→ **Requirement**:
Word for word and without images, reproduce the listing that follows.

→ **Given data**:
--- START ---

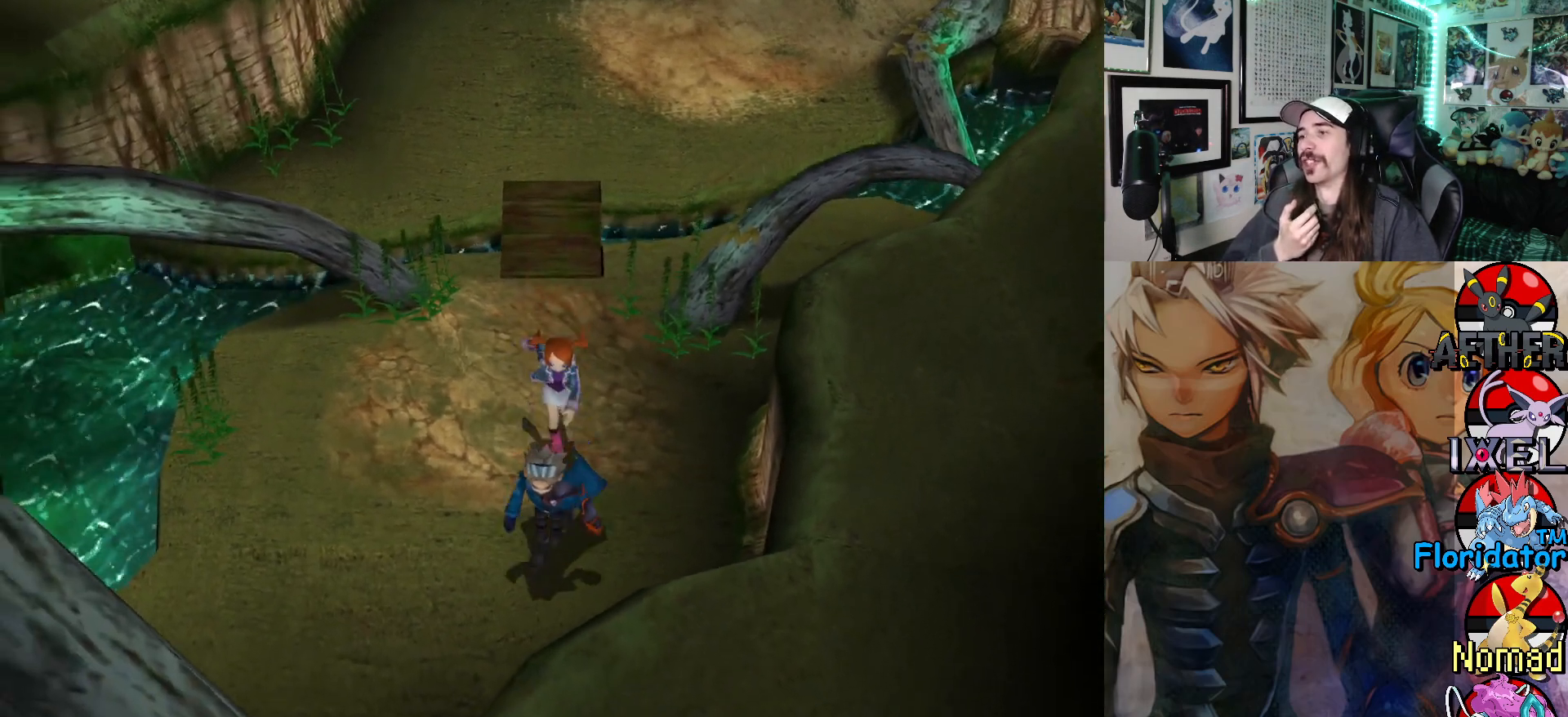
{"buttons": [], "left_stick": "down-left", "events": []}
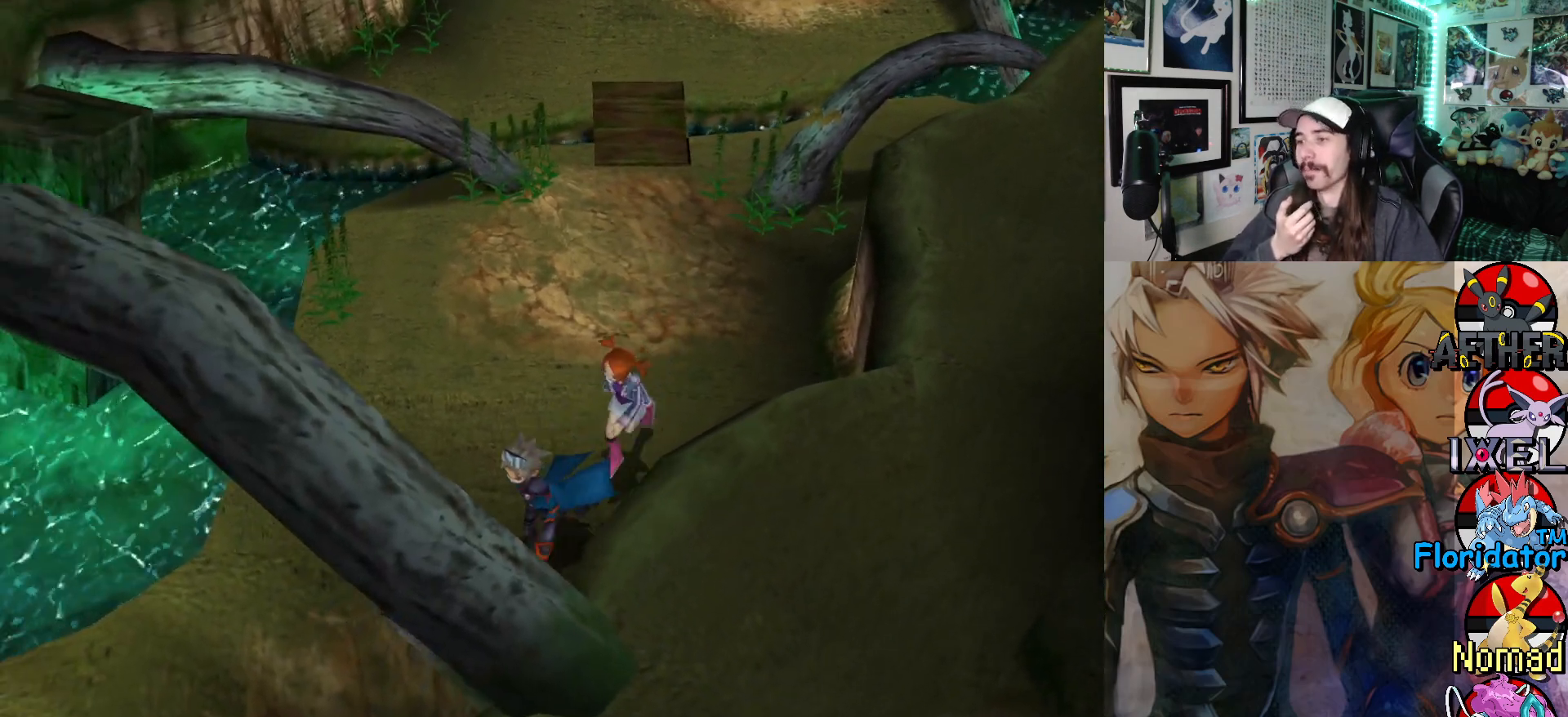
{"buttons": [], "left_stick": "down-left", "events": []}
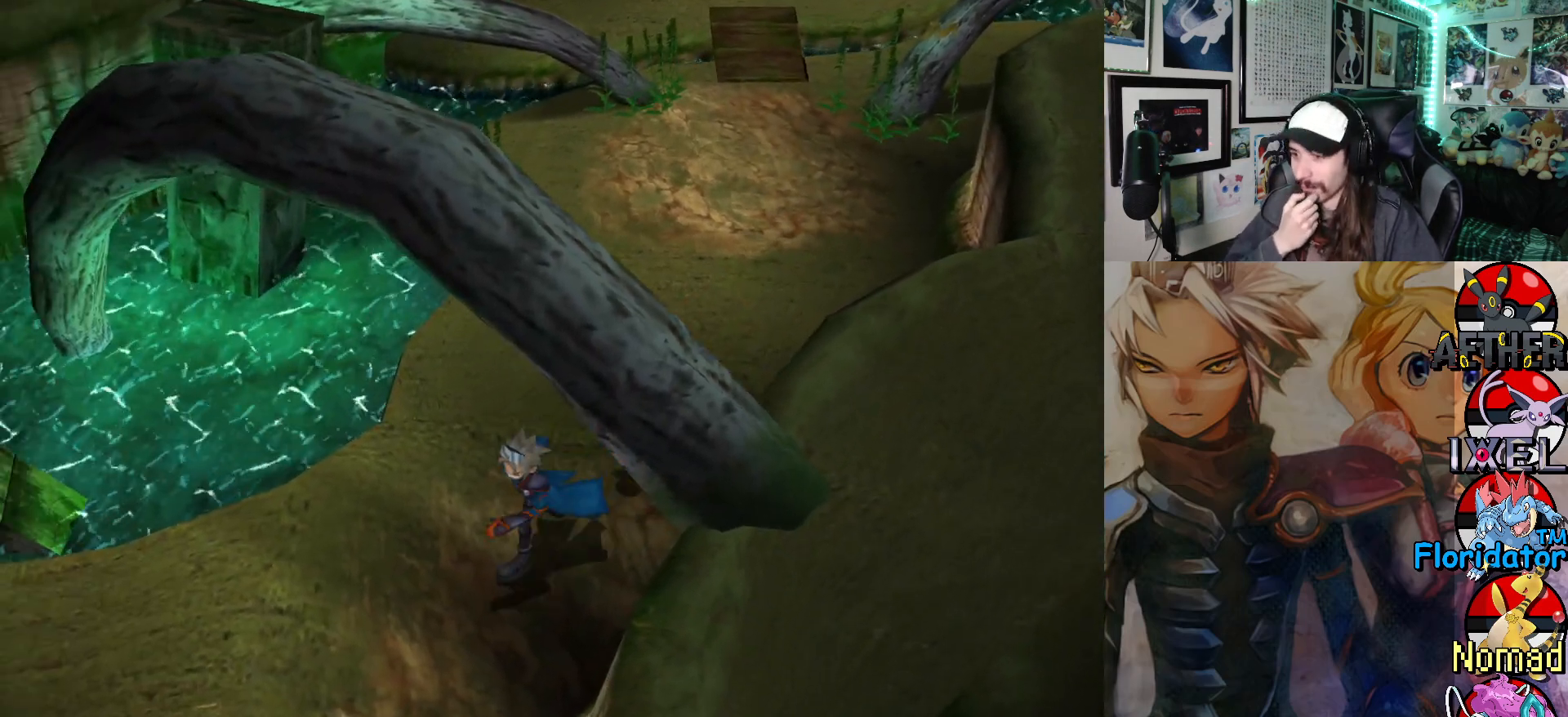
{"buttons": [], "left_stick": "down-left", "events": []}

--- END ---

→ **Answer area**:
{"buttons": [], "left_stick": "down-left", "events": []}
{"buttons": [], "left_stick": "down-left", "events": []}
{"buttons": [], "left_stick": "down-left", "events": []}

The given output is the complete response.